Chicken and eggs have in recent years become one of the most popular and also possibly the most contentious item in our shopping basket. One of the major developments in livestock production since the latter half of the 20th century is genetic development through breeding. This is no truer than with the humble hen. Breeding of hens for either eggs or meat has become so centralised and specialised that egg production of even a typical free-range bird will achieve up to 300 eggs per year before going to be culled for chicken soup. A far cry from our grandparent’s day when a chicken would have produced less than half this number of eggs per year, before going on to feed the family once it had finished its productive lay. A typical 2kg broiler can reach their weight in less than 40 days. That’s an average daily weight gain of nearly 50g or 2oz per day.
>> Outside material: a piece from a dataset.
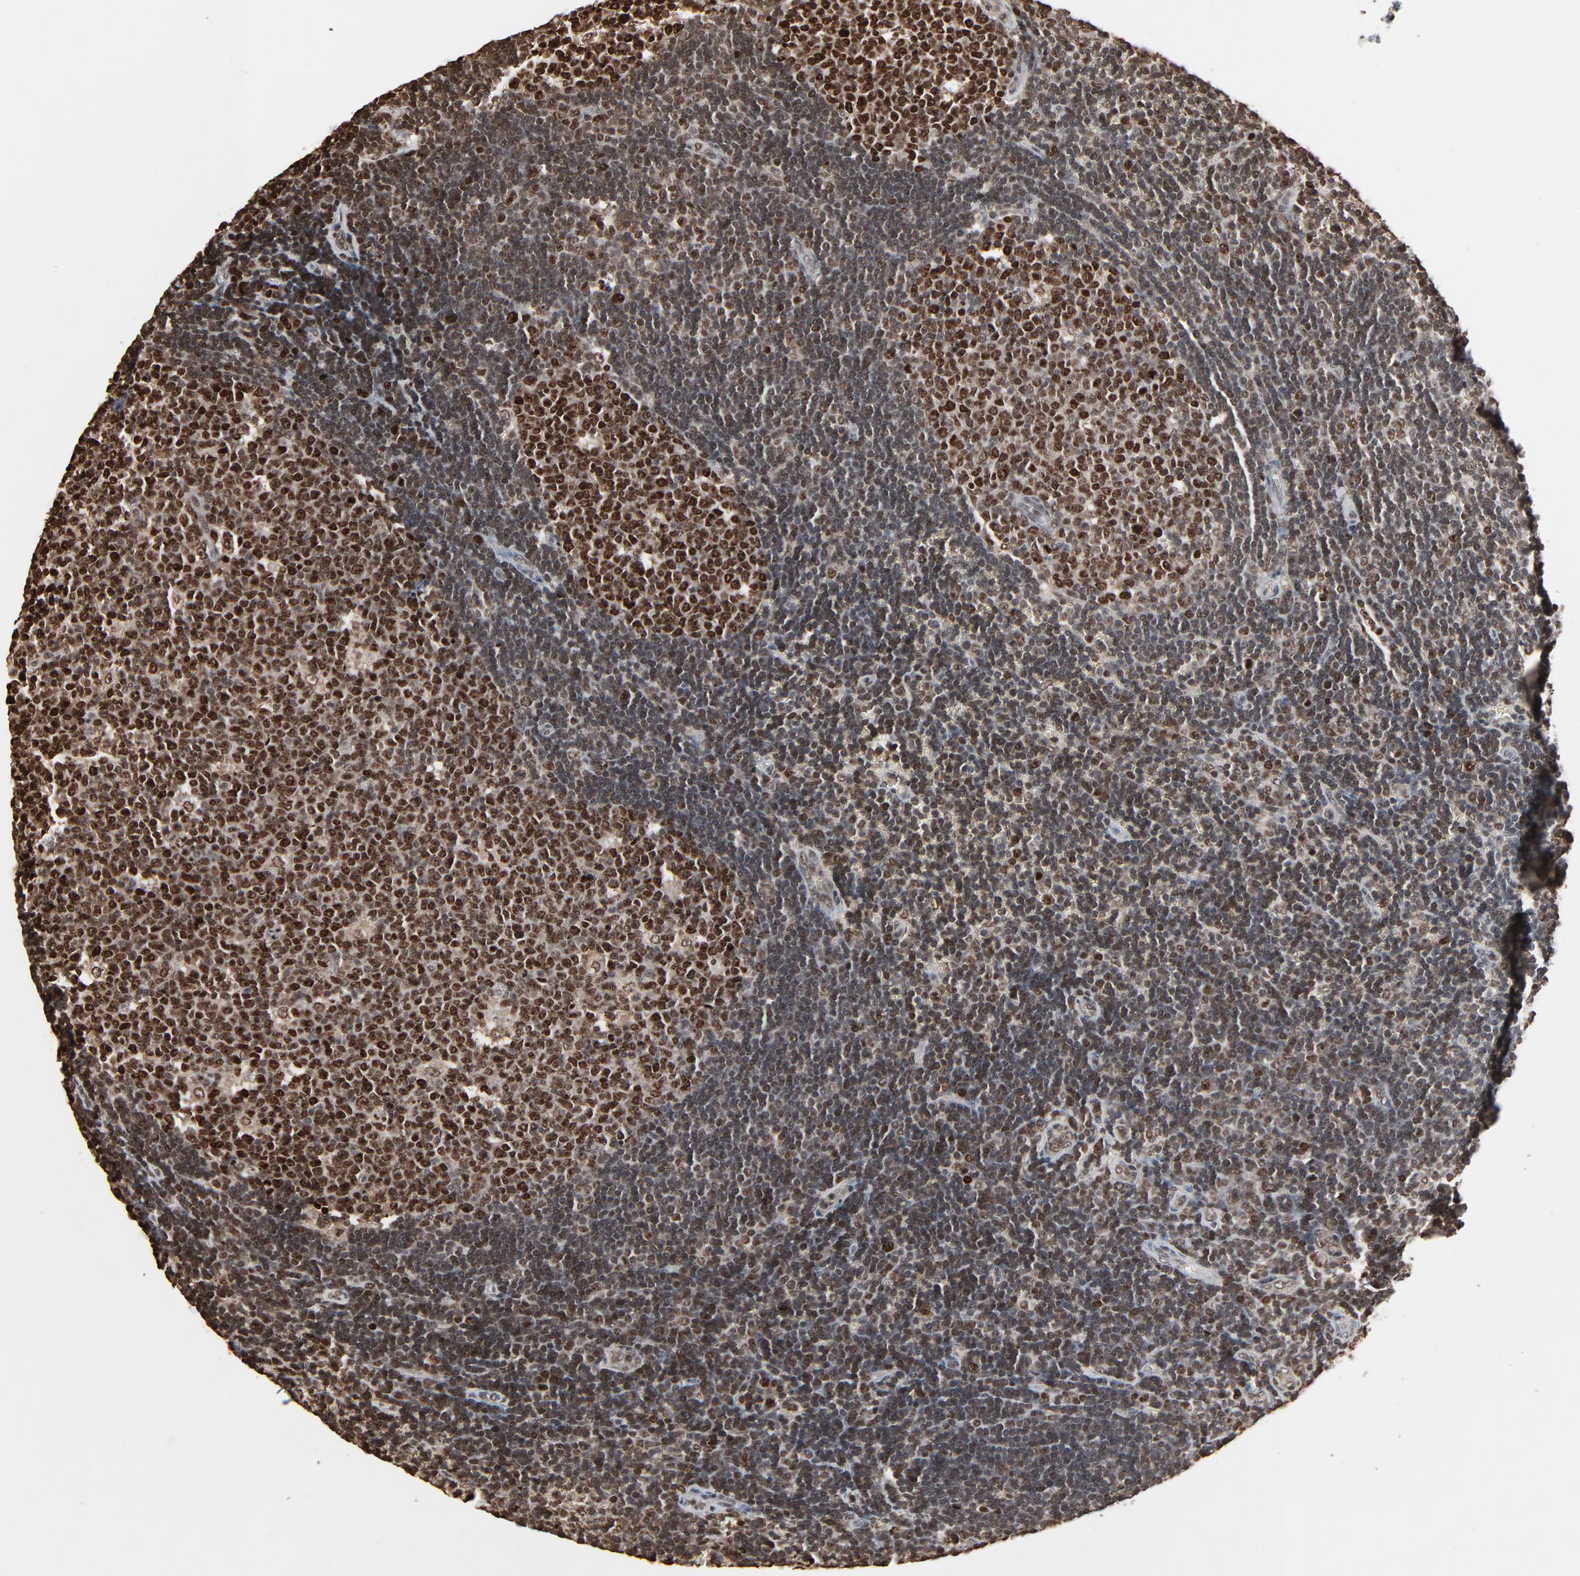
{"staining": {"intensity": "strong", "quantity": ">75%", "location": "nuclear"}, "tissue": "lymph node", "cell_type": "Germinal center cells", "image_type": "normal", "snomed": [{"axis": "morphology", "description": "Normal tissue, NOS"}, {"axis": "topography", "description": "Lymph node"}, {"axis": "topography", "description": "Salivary gland"}], "caption": "A histopathology image showing strong nuclear expression in approximately >75% of germinal center cells in unremarkable lymph node, as visualized by brown immunohistochemical staining.", "gene": "RPS6KA3", "patient": {"sex": "male", "age": 8}}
Given this, it might come as no surprise that in 1950 chicken was considered a luxury item and accounted for only 1% of meat consumption in the UK. That figure is now over 50%.
The broiler was an unknown term until the late 1950’s when ‘grilling’ or broiling chickens were being made available from the USA. Common present-day breeds (or more accurately hybrids) bear the names of the now large corporations that have developed the modern day broiler or layer and continue to own the genetics. Shaver, Hubbard, Ross and Cobb are familiar names in the meat chicken world. Rhode Island, White Leghorn and Sussex are common names in the laying world. These breeding developments led to the keeping of larger and larger flocks; many kept indoors and in small cages. The combination of fast-growing chickens, high egg yields and large flocks have all driven the cost of production of eggs and meat down to make it so easily accessible today.
Chickens are descended from Asian birds whose natural behaviour is scratching around the forest floor, heading to roost in trees away from predators as night falls. Shade and access to insect-rich tree litter are the key words here. This is the basis for advocates of the free range system. Organic systems are all free range and also restrict the size of flocks, as well as making sure feed is from organic sources. This is the approach we take at River Cottage HQ. While undoubtedly free range, organic eggs and poultry meat are more expensive as a result, the welfare assurances you get, as well as the superior quality and taste, make this increased price totally worthwhile. If this is hard on the pocket, then the message to all of us is to eat less of it and be more imaginative in how to make it go further.